◆ **Text shown**:
****

Logistics Network Modeling Yields Higher ROA

April 1, 2001
Fortune 500 firms anticipate 11 percent cost reductions.

Logistics Network Modeling Yields Higher ROA

Fortune 500 firms anticipate 11 percent cost reductions.

by Richard F. Powers, Ph.D.

Your board has asked you to increase your company's return on assets (ROA) to at least 20 percent. Your current ROA is 15 percent, with sales of $1 billion, assets of $667 million, profits of $100 million, and logistics costs of $100 million.

You recommend a logistics network modeling project to generate and quantify options.

Your justification is the immense economic value to be gained, especially with a cross-organizational goal, such as maximizing shareholder value.

• Why model? Fortune 500 companies reduce annual logistics costs by $23 million or 11 percent.

• To what end? A logistics infrastructure must maximize both profit and capital turnover while meeting customer demand and service objectives.

• How best to begin? Commit to providing policy guidance and supplying information.

• Corporate benefits are these: increasing ROA, decreasing logistics costs and achieving higher after-tax profit.

Ingredients

Successful logistics optimization requires the following:

• Logistics network modeling software that handles global complexity;

• Data defining the existing logistics network;

• Corporate policies and in-country plans for production and distribution;

• A working group charged with carrying out the global logistics strategy study;

• "Make or buy" evaluations covering products, distribution centers, transport, etc.;

• Modeling expertise.

Using capital investment to raise profits

An oil company targets entry into Asia with new products. Prior experience suggests marketing through a local distributor, but the tax structure is not favorable. Significant tax reductions are available if certain levels of capital investment are made in the host country. The crucial determination is product volume, or throughput, in the host country that reaps tax reductions and raises profit margins to outweigh reduction in capital turnover. The result: higher profitability.

Try a test. How can a $1 billion firm raise ROA by 49 percent?

Here's a simple exercise in logistics finance. A global manufacturing company has:

Annual sales, $1B (assume no increase)

Total assets, $667M

Profit, $100M

Logistics cost, $100M

From these, we compute:

ROA = Profit Margin x Capital Turns

ROA = 10% x 1.5

ROA = 15%

The board expects a 20 percent ROA

One director attended a CLM (Council of Logistics Management) conference and learned that savings in logistics operating costs are typically in the 10 percent to 15 percent range from conducting a logistics network optimization project. Further, substantial reductions in assets are achieved by outsourcing logistics functions, rationalizing logistics infrastructure, and eliminating non-productive inventory.

****

◆ **To be done**: Write the next part of the logistics network modeling article, picking up after its final sentence.

◆ **Dataset content**:
****

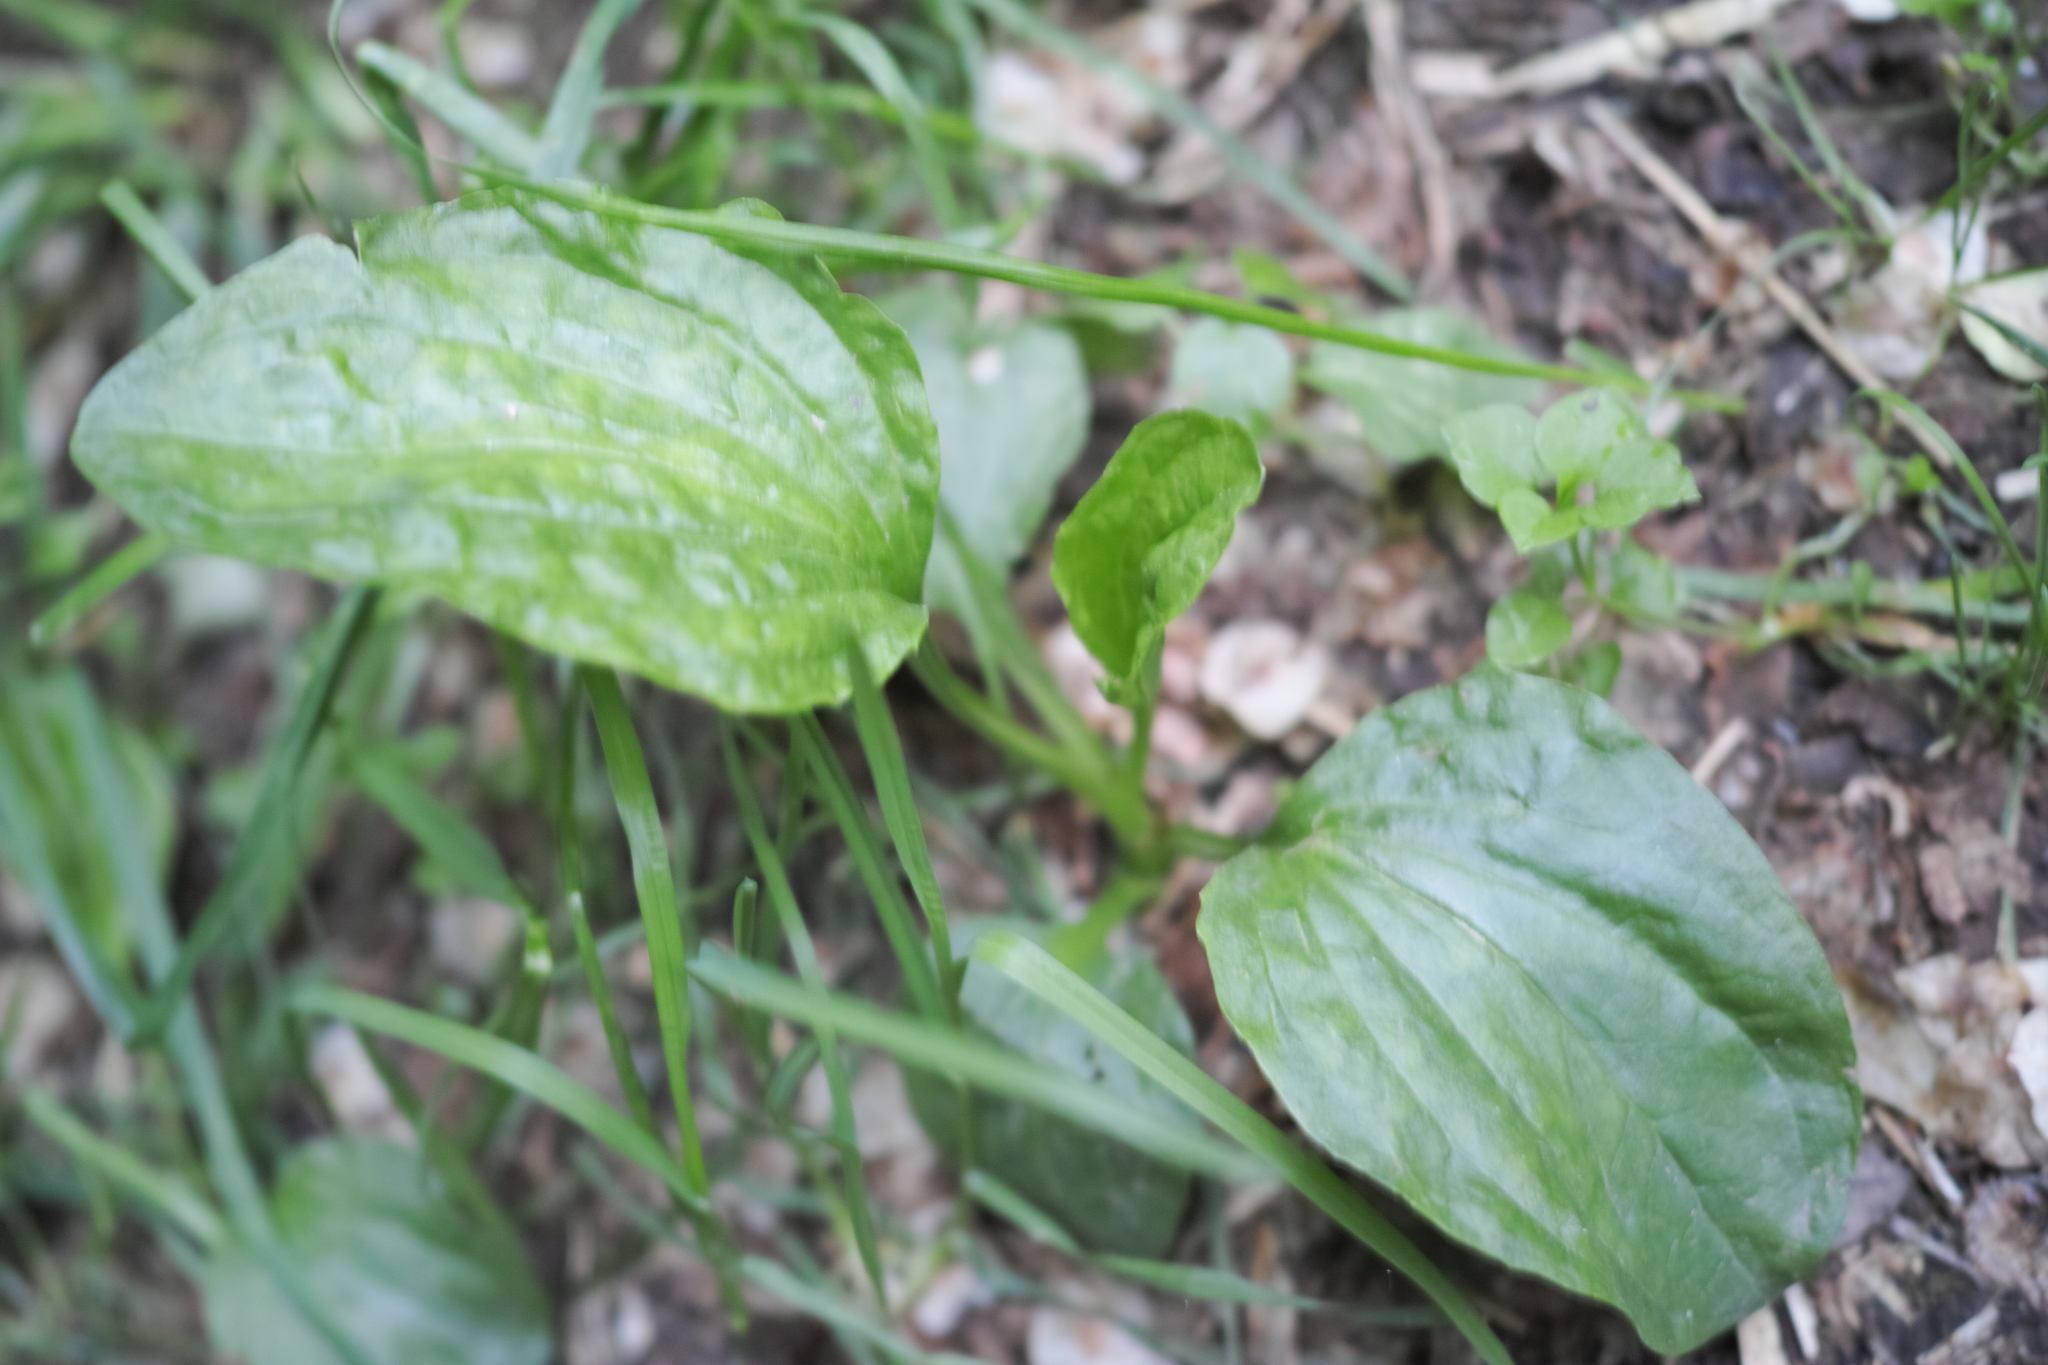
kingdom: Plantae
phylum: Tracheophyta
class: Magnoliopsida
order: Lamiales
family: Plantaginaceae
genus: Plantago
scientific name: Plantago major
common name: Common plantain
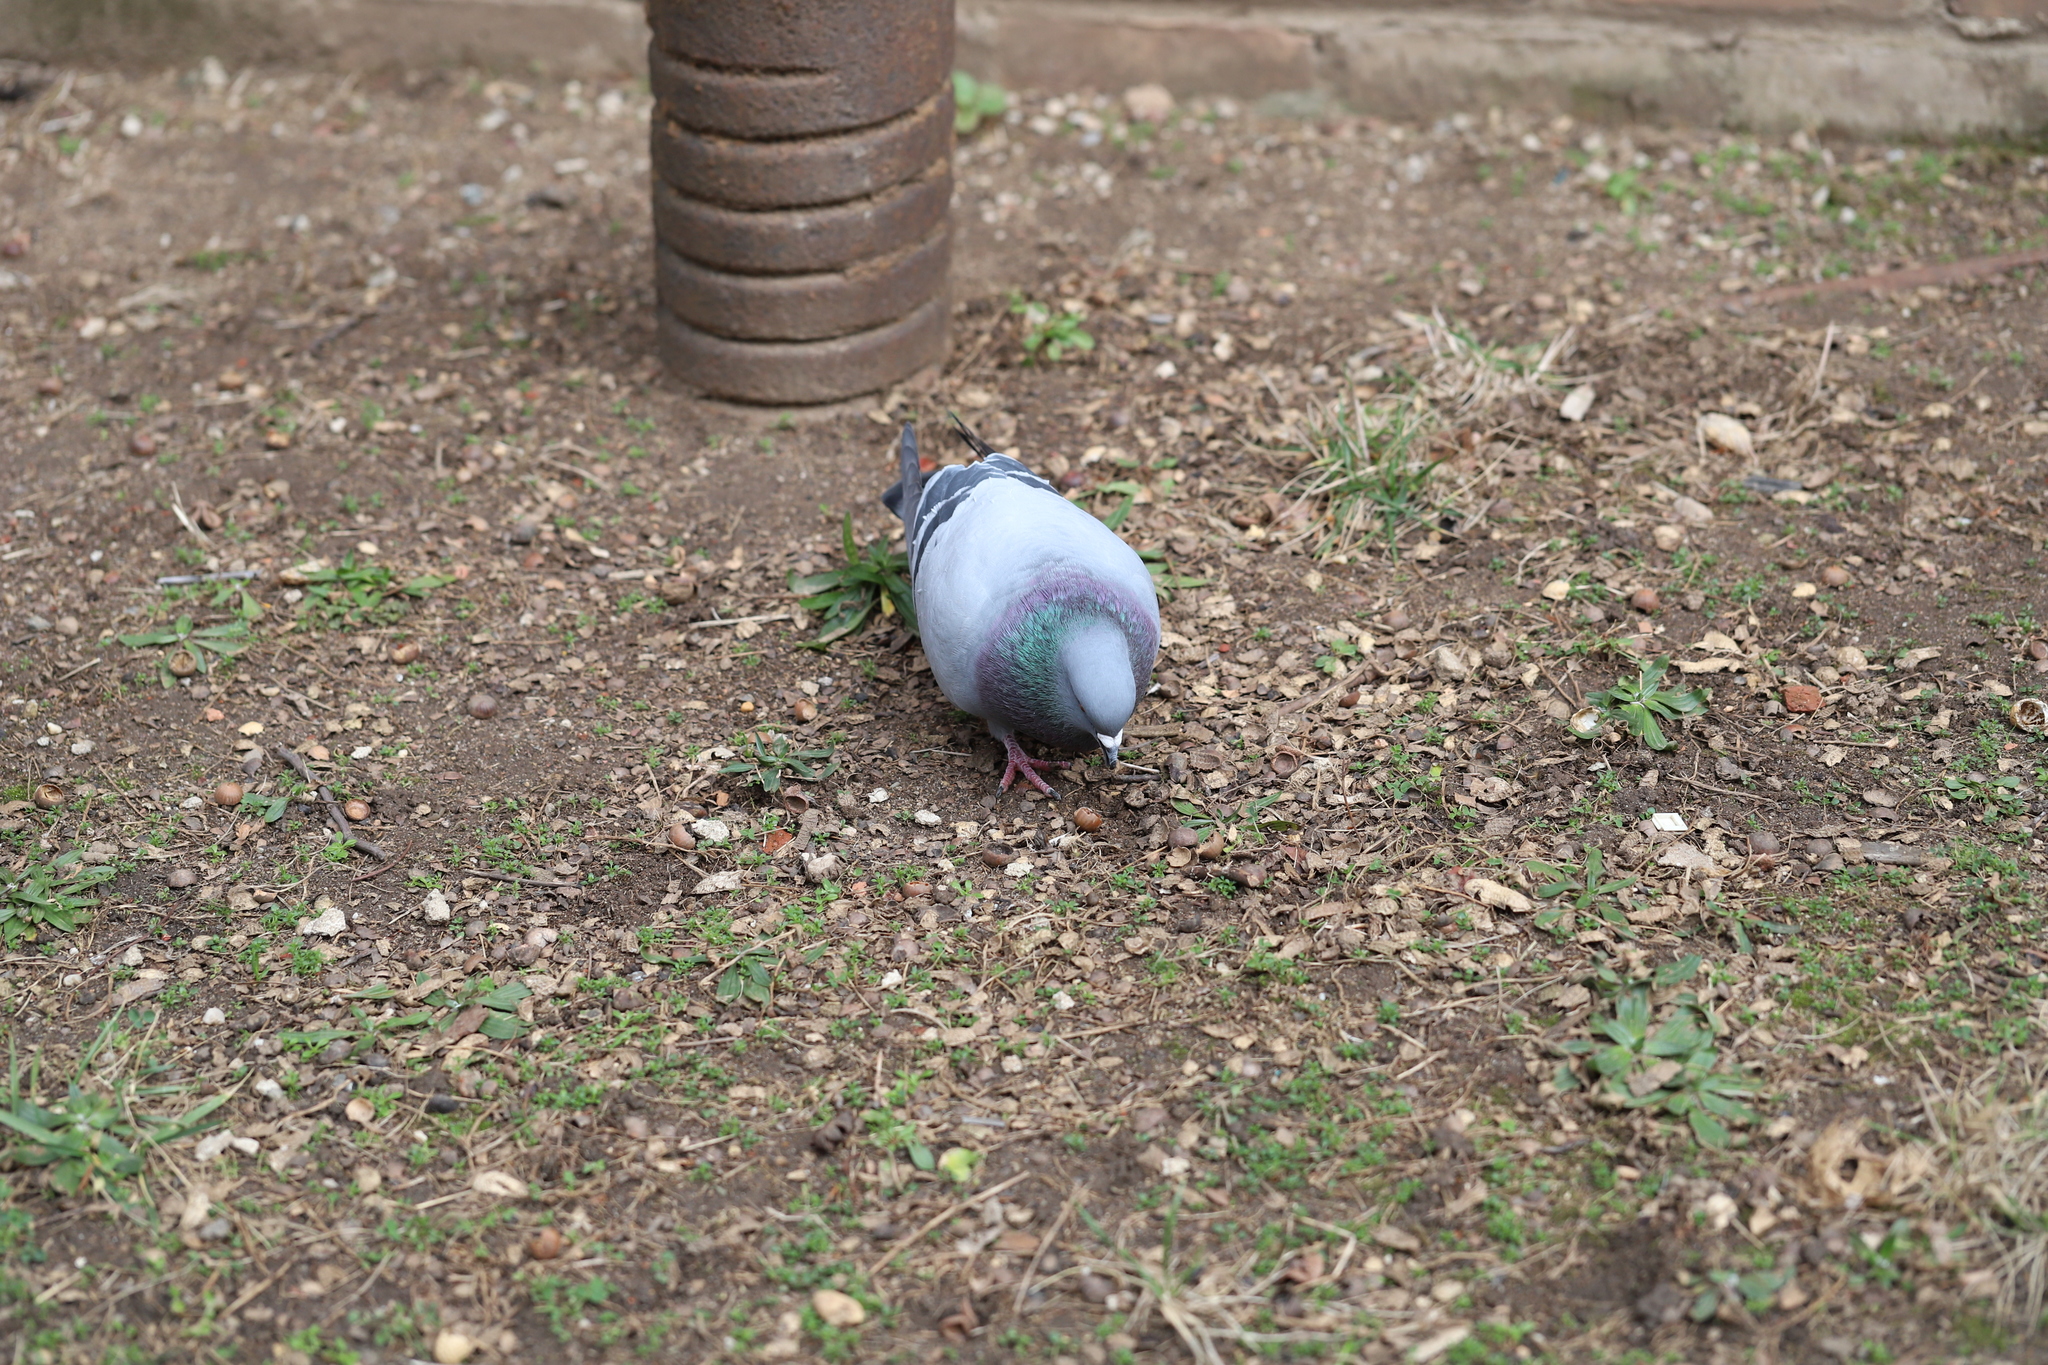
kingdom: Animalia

****

◆ **Result**:
The logistics network modeling project is approved. After four months of careful data collection, the optimization model is validated and scenario modeling begins. In two weeks, 30 scenarios are run and evaluated. Off-line analysis tests feasibility. The recommendations project these results:

Assuming no increase in sales (a conservative consideration, because of the element of better service):

Sales, $1B

Total Assets, $500M

Profit, $112M

Logistics cost, $88M

Adding new values into ROA calculations:

Profit margin = 11.2%

Capital turns = 2.0

ROA = Profit Margin x Capital Turns = 22.4%

Rationalizing logistics infrastructure and practices exceeds the original ROA of 15 percent and even the target ROA of 20 percent, attaining an ROA of 22.4 percent, an increase in ROA of 49 percent! In a survey, INSIGHT's clients, (a large group of FORTUNE 500 companies) saved 11 percent of logistics costs representing $23 million annually.

What shapes global strategy?

Given demand for all products we make or sell at any level, what logistics infrastructure will maximize profit and capital turnover, while meeting customer service objectives? This objective implies specific issues or questions:

Should we make or buy certain products or components? Specific concerns:

• Manufacturing locations;

• Products at specific location;

• Sources of raw material and components;

• Modes of transportation for product lines;

• Private fleet of vehicles.

Distribution facilities: Which? Where? How many? Decisions needed:

• Mission of each distribution center (DC);

• Size of DC and material handling equipment;

• Own DCs or use third-party providers;

• How to deploy inventory throughout the logistics network;

• Full-line or partial-line distribution centers;

• Cross-dock operations to reduce inventory while saving on freight cost;

• Additional factors: taxes, duties, drawback, local content, in-country investment, or offset trade.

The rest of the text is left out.